I ran away to Santa Fe! For one night! To sit in that glorious opera house in the mountains and watch the drama and listen to the stirring, heart-opening music of The Maestro: Giacomo Puccini. Tosca. It was the closing night for performances of my favorite of Puccini's operas.
I am in the gift shop when it starts to rain, twenty minutes before the performance is to begin. Great! I say to myself. Living in the high desert of Northern Arizona, I welcome every bit of moisture that comes my way. And here, at the world famous Santa Fe Opera House, I can enjoy the rain, the fresh air, the gorgeous mountains and the endless sky throughout the performance. You see, the opera house is open: to the back, the front, and the sides. There is a roof and a few partial walls here and there, but mostly it invites and welcomes Mother Nature in all her glory. Having been ill-prepared for wind, thunder & lightening, and rain coursing sideways in previous years, I am ready this year: long pants, hooded sweater, scarf, rain jacket with hood, and a blanket. Yay! Bring on the drama!
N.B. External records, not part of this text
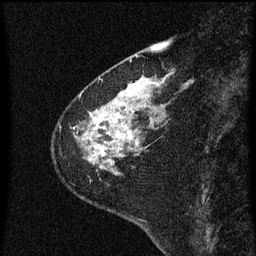
Breast MRI (dynamic contrast-enhanced), one sagittal slice; position 16 of 60 along the scan axis; dynamic contrast-enhanced series, image 2 of 3 at this slice position (ordered by acquisition); 1.5 T; TE 4.2 ms, TR 8 ms; 256 × 256 image matrix, field of view 180 × 180 mm. Female patient, age 60 years.
Annotated regions visible in this slice (semi-automatic segmentation, software-assisted and operator-edited):
- analysis volume of interest (the breast-tissue region the enhancement analysis was run in; not a lesion): bounding box [x1, y1, x2, y2] px = [62, 82, 159, 183]
- tumour enhancement mask (voxels above the 70 % enhancement threshold inside the analysis volume of interest): [94, 84, 140, 157]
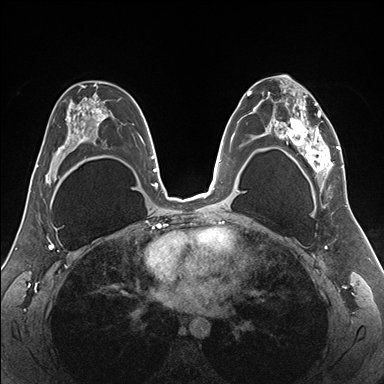
Breast MRI (dynamic contrast-enhanced), one axial slice. Slice 99 of 176 in the series (ordered by position). Dynamic contrast-enhanced series, time point 2 of 7 at this slice position (early post-contrast). 1.5 T. TE 1.5 ms, TR 4.1 ms. 1.1 mm slice thickness. 384 × 384 image matrix. Female patient.
Structures marked on this image (semi-automatically segmented with operator editing):
- enhancing-tissue mask used for the functional tumour volume (all voxels passing the contrast-enhancement thresholds inside the analysis volume; usually the tumour): bounding box [x1, y1, x2, y2] px = [255, 78, 345, 187]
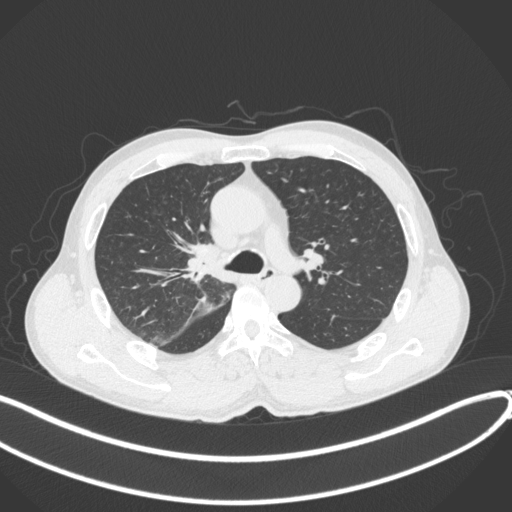
Chest CT, one axial slice; 120 kVp; lung window (W 1500 / L -600 HU); 512 × 512 image matrix, field of view 400 × 400 mm. Male patient, age 53 years. Case-level facts recorded for this patient, not image findings: clinical TNM (as recorded): T1b N0 M0.
Annotated regions visible in this slice (rectangle marked by the reading radiologist):
- lung tumour (recorded histology: squamous cell carcinoma): bounding box <181,236,223,280> (left, top, right, bottom; pixels)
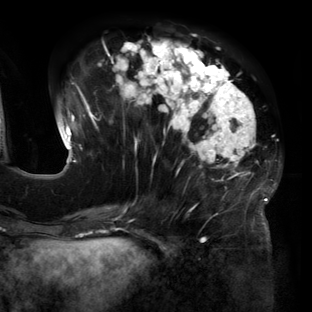
Breast MRI (dynamic contrast-enhanced), one axial slice; position 53 of 160 along the scan axis; cropped to one breast; dynamic contrast-enhanced series, time point 2 of 6 at this slice position (early post-contrast); 3 T; TE 2.7 ms, TR 6.5 ms; 312 × 312 image matrix, field of view 244 × 244 mm. Female patient.
Outlined on this slice (semi-automatic segmentation, software-assisted and operator-edited):
- enhancing-tissue mask used for the functional tumour volume (all voxels passing the contrast-enhancement thresholds inside the analysis volume; usually the tumour): bounding box [x1, y1, x2, y2] px = [57, 39, 281, 219]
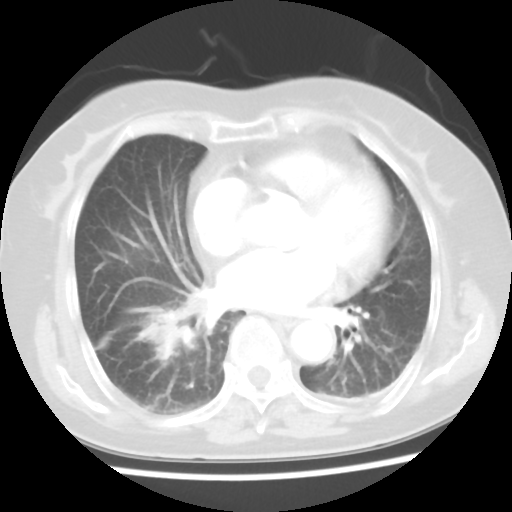
Chest CT, one axial slice; slice 19 of 45 in the series (ordered by position); 120 kVp; lung window (W 1500 / L -600 HU); 5 mm slice thickness; 512 × 512 image matrix, field of view 312 × 312 mm. Female patient, age 65 years. From the clinical record (not read from this slice): clinical TNM (as recorded): T2 N3 M0.
Annotated regions visible in this slice (rectangle marked by the reading radiologist):
- lung tumour (recorded histology: adenocarcinoma): bounding box (x1, y1, x2, y2) in pixels: (131, 303, 201, 370)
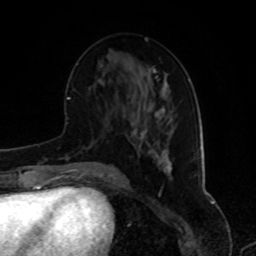
Breast MRI, one axial slice. Slice 38 of 80 in the series (ordered by position). Cropped to one breast. Dynamic contrast-enhanced series, time point 2 of 8 at this slice position (early post-contrast). 1.5 T. TE 4.2 ms, TR 7 ms. 2 mm slice thickness. 256 × 256 image matrix, field of view 175 × 175 mm. Female patient.
Annotated regions visible in this slice (semi-automatically segmented with operator editing):
- enhancing-tissue mask used for the functional tumour volume (all voxels passing the contrast-enhancement thresholds inside the analysis volume; usually the tumour): bounding box (x1, y1, x2, y2) in pixels: (156, 108, 169, 158)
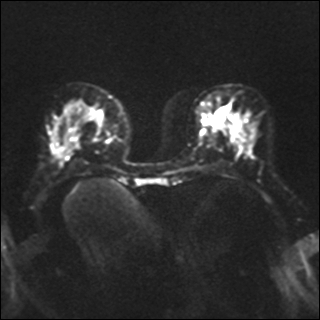
Breast MRI, one axial slice. Slice 12 of 35 in the series (ordered by position). Diffusion-weighted series; image 2 of 4 stored at this slice position (different b-values; order by instance number). 1.5 T. 4 mm slice thickness. 320 × 320 image matrix. Female patient.
Annotated regions visible in this slice (manually delineated by an expert):
- tumour on diffusion-weighted imaging: bounding box [x1, y1, x2, y2] px = [218, 110, 227, 121]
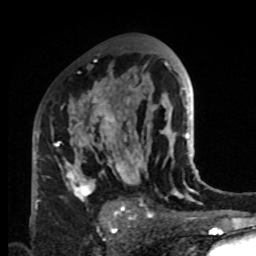
Breast MRI, one axial slice. Cropped to one breast. Dynamic contrast-enhanced series, time point 2 of 8 at this slice position (early post-contrast). 1.5 T. TE 4.2 ms, TR 7 ms. 256 × 256 image matrix. Female patient.
Structures marked on this image (semi-automatic segmentation, software-assisted and operator-edited):
- enhancing-tissue mask used for the functional tumour volume (all voxels passing the contrast-enhancement thresholds inside the analysis volume; usually the tumour): box from (x=33, y=83) to (x=132, y=221) px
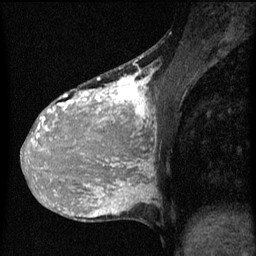
Breast MRI (dynamic contrast-enhanced), one sagittal slice; slice 23 of 60 in the series (ordered by position); dynamic contrast-enhanced series, image 2 of 3 at this slice position (ordered by acquisition); 1.5 T; TE 4.2 ms, TR 8 ms; 256 × 256 image matrix, field of view 180 × 180 mm. Female patient, age 36 years.
Annotated regions visible in this slice (semi-automatic segmentation, software-assisted and operator-edited):
- analysis volume of interest (the breast-tissue region the enhancement analysis was run in; not a lesion): bounding box [x1, y1, x2, y2] px = [32, 68, 161, 161]
- tumour enhancement mask (voxels above the 70 % enhancement threshold inside the analysis volume of interest): [32, 72, 153, 161]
And drama comes in the form of Giacomo Puccini's first truly acknowledged Verismo work. Verismo being true to life, real. La Boheme was not seen at the time to be sufficiently brutal to be real. Whatever. This story is sufficiently brutal to conform to the definition of the time. These days, however, with edgy, bloody crime dramas everywhere we look, it seems rather tame. And so welcome.
Not tame is the set.
For Act 1, the fresco the artist Mario Cavaradossi is painting, which is usually on the wall, is on the floor, or rather is the floor! There is a cupola behind for we are in Rome, Italy inside the Church of Sant' Andrea della Valle, and embracing this set is the stunning backdrop of mountains, sky, and part sunset, part rain. Can't take my eyes off it...any of it!
For Act 2, the front half of the floor folds upward to reveal the rear wall, painted in fresco, of the Palazzo Farnese, where Chief of Police Baron Scarpia's office is situated.
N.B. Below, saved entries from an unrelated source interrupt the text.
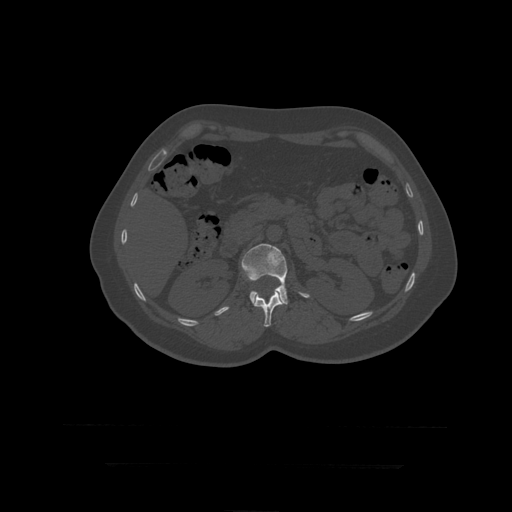
CT including the spine, one axial slice; slice 161 of 399 in the series (ordered by position); 120 kVp; bone window (W 1800 / L 400 HU); 1.25 mm slice thickness; 512 × 512 image matrix. Patient age 41 years. Case-level facts recorded for this patient, not image findings: primary cancer: breast.
Outlined on this slice (semi-automatic segmentation, software-assisted and operator-edited):
- L1 vertebra: bounding box <254,291,284,327> (left, top, right, bottom; pixels)
- L2 vertebra: <242,244,310,305>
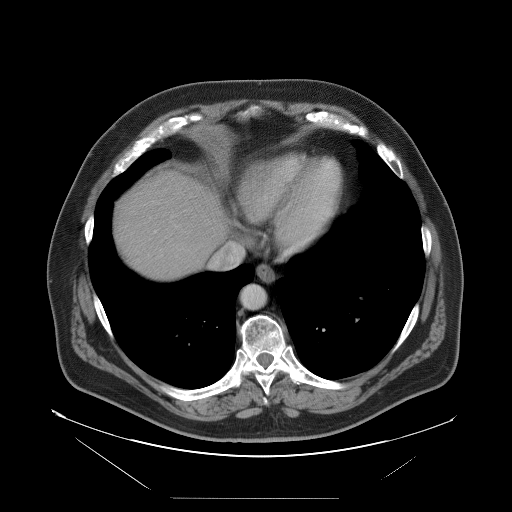
Contrast-enhanced abdominal CT, one axial slice. Slice 92 of 114 in the series (ordered by position). Soft-tissue window (W 400 / L 40 HU). 5 mm slice thickness. 512 × 512 image matrix. Case-level facts recorded for this patient, not image findings: patient: female, age 65 years at operation; diagnosis: colorectal cancer liver metastases, imaged before liver resection; multiple liver metastases: no; largest metastasis: 6.5 cm; disease in both lobes: yes.
Outlined on this slice (manually delineated by an expert):
- hepatic veins: box from (x=211, y=243) to (x=244, y=268) px
- liver: (x=113, y=172)–(x=229, y=278)
- planned liver remnant (the part of the liver to remain after resection): (x=162, y=172)–(x=230, y=248)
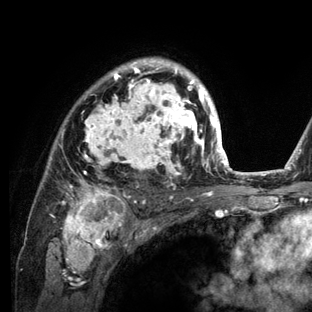
Breast MRI (dynamic contrast-enhanced), one axial slice. Slice 92 of 136 in the series (ordered by position). Cropped to one breast. Dynamic contrast-enhanced series, time point 2 of 6 at this slice position (early post-contrast). 3 T. TE 2.8 ms, TR 7.3 ms. 1.2 mm slice thickness. 312 × 312 image matrix, field of view 219 × 219 mm. Female patient.
Outlined on this slice (semi-automatic segmentation, software-assisted and operator-edited):
- enhancing-tissue mask used for the functional tumour volume (all voxels passing the contrast-enhancement thresholds inside the analysis volume; usually the tumour): bounding box <34,57,234,212> (left, top, right, bottom; pixels)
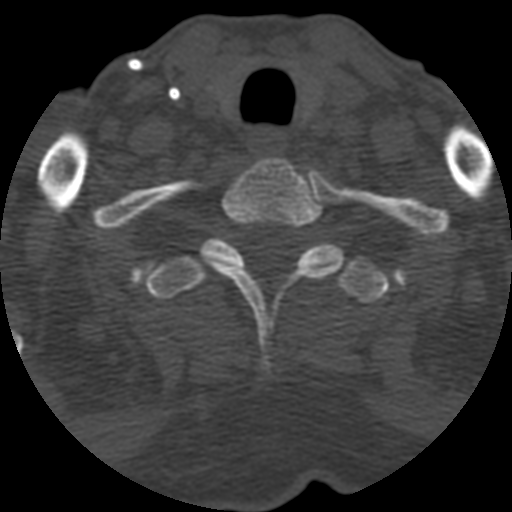
CT including the spine, one axial slice. Slice 513 of 708 in the series (ordered by position). Reconstruction kernel STANDARD. 120 kVp. One of 3 acquisitions stored at this slice position. Bone window (W 1800 / L 400 HU). 512 × 512 image matrix, field of view 160 × 160 mm. Patient age 55 years. From the clinical record (not read from this slice): primary cancer: colon; vertebrae with lytic lesions (as recorded): T12, L1, L5.
Structures marked on this image (semi-automatic segmentation, software-assisted and operator-edited):
- T1 vertebra: bounding box <200,158,345,343> (left, top, right, bottom; pixels)
- T2 vertebra: <145,238,389,303>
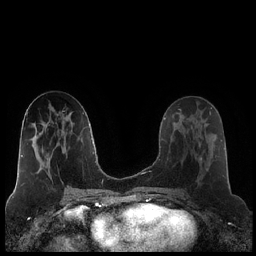
Breast MRI (dynamic contrast-enhanced), one axial slice. Position 98 of 248 along the scan axis. Dynamic contrast-enhanced series, time point 2 of 7 at this slice position (early post-contrast). 1.5 T. TE 1.9 ms, TR 4.2 ms. 256 × 256 image matrix, field of view 320 × 320 mm. Female patient.
Outlined on this slice (semi-automatically segmented with operator editing):
- enhancing-tissue mask used for the functional tumour volume (all voxels passing the contrast-enhancement thresholds inside the analysis volume; usually the tumour): box from (x=181, y=120) to (x=216, y=171) px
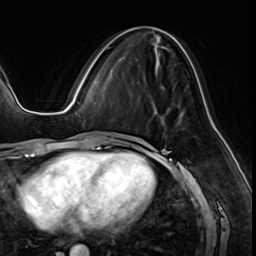
Breast MRI (dynamic contrast-enhanced), one axial slice. Position 24 of 64 along the scan axis. Cropped to one breast. Dynamic contrast-enhanced series, time point 2 of 8 at this slice position (early post-contrast). 3 T. TE 1.4 ms, TR 4.3 ms. 256 × 256 image matrix, field of view 213 × 213 mm. Female patient.
Outlined on this slice (semi-automatically segmented with operator editing):
- enhancing-tissue mask used for the functional tumour volume (all voxels passing the contrast-enhancement thresholds inside the analysis volume; usually the tumour): bounding box <106,45,171,52> (left, top, right, bottom; pixels)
For Act 3, this wall folds back down to metamorphose into the floor of the rooftop of the Castel Sant' Angelo: spare, with small opening atop an invisible staircase, and above and behind a cupola that looks like that of St. Peter's Cathedral, which is just down the road a-piece from the Castel. The movement and transformation of the sets are breathtaking. The sets themselves are creative, innovative, and true to story, and for that we thank Yannis Thavoris, whose work here at the Santa Fe Opera is consistently stunning!
One thing this first work of Verismo brings from Puccini is his first fully-developed heroine: Floria Tosca. She is not an ingenue, she is not a poor wretch, she is not financially dependent on her father, nor is she governed by convention. She is a famous opera star, she is beautiful, she is richly gowned, she is an independent thinker, and she has the power to get what she wants. And God help the man who tries to stop her!
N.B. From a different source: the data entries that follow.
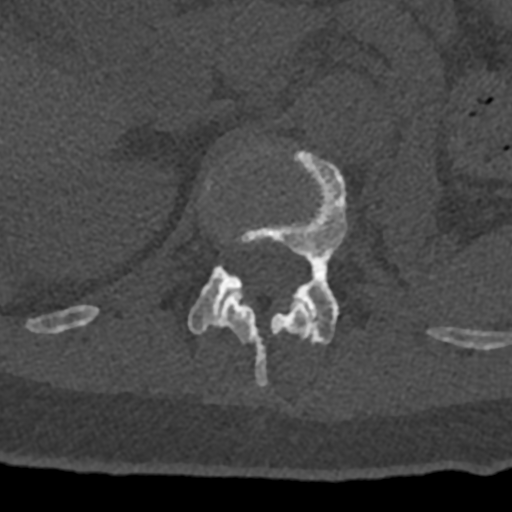
CT including the spine, one axial slice. Position 461 of 797 along the scan axis. Reconstruction kernel Br40s/3. 120 kVp. Bone window (W 1800 / L 400 HU). 512 × 512 image matrix, field of view 160 × 160 mm. Patient: male, 74 years. Case-level facts recorded for this patient, not image findings: primary cancer: renal; vertebrae with lytic lesions (as recorded): T10, L1, L2, L3, L4, L5.
Annotated regions visible in this slice (semi-automatic segmentation, software-assisted and operator-edited):
- L1 vertebra: bounding box (x1, y1, x2, y2) in pixels: (188, 147, 348, 344)
- T12 vertebra: (70, 181, 432, 387)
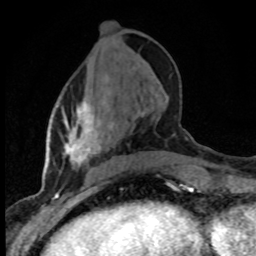
Breast MRI (dynamic contrast-enhanced), one axial slice; slice 32 of 80 in the series (ordered by position); cropped to one breast; dynamic contrast-enhanced series, time point 2 of 8 at this slice position (early post-contrast); 1.5 T; TE 4.2 ms, TR 7.1 ms; 2 mm slice thickness; 256 × 256 image matrix, field of view 145 × 145 mm. Female patient.
Annotated regions visible in this slice (semi-automatic segmentation, software-assisted and operator-edited):
- enhancing-tissue mask used for the functional tumour volume (all voxels passing the contrast-enhancement thresholds inside the analysis volume; usually the tumour): bounding box (x1, y1, x2, y2) in pixels: (63, 101, 101, 182)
The second thing this work brings from Maestro Puccini is a breakneck pace of the action, which is ignited by his opening bars: three ominous chords in ascending progression, which proclaim the malevolent force of the villain, Baron Scarpia. Everytime we hear those chords from this moment on, we are terrified.
Thirdly, Maestro Puccini brings to us his heartbreaking melodies, accompanied by equally heartbreaking lyrics, meticulously overseen by the composer, and, not so oddly, reflective of Puccini's own life. When Tosca stands behind the desk in Scarpia's office in the tumultuous second act, having already been snared into Scarpia's web of psyco-emotional manipulation and sexual blackmail, and she sings the first line of this opera's most sung aria, "Vissi d'Arte, vissi, d'amore," (I have lived for art, I have lived for love), time stands still. She is all we see. The music is all we care about. And what more need there be, really? This is opera, after all. It is meant to transport us to a sphere beyond the beyond. And it does just that.
At this point in the evening, I want Tosca and Puccini to go on forever.
Given that Tosca premiered in Rome on January 14, 1900 and that it is one of the most-performed operas of all time, forever seems possible!
Amanda Echalaz as Floria Tosca is commanding and strong in soprano voice and dramatic performance.
Brian Jagde as Mario Cavaradossi the painter and Tosca's lover is dynamic and disarming in his emotional delivery and tenor tones.
Thomas Hampson as Baron Scarpia brings his moving baritone to new levels of sinister seduction and Scarpia's appeal to frightening proportions.
After several standing ovations, I pack up my stuff and head for the car. Thoroughly sated.
Thoroughly thrilled. Thoroughly grateful I ran away to Santa Fe...even for one night!!!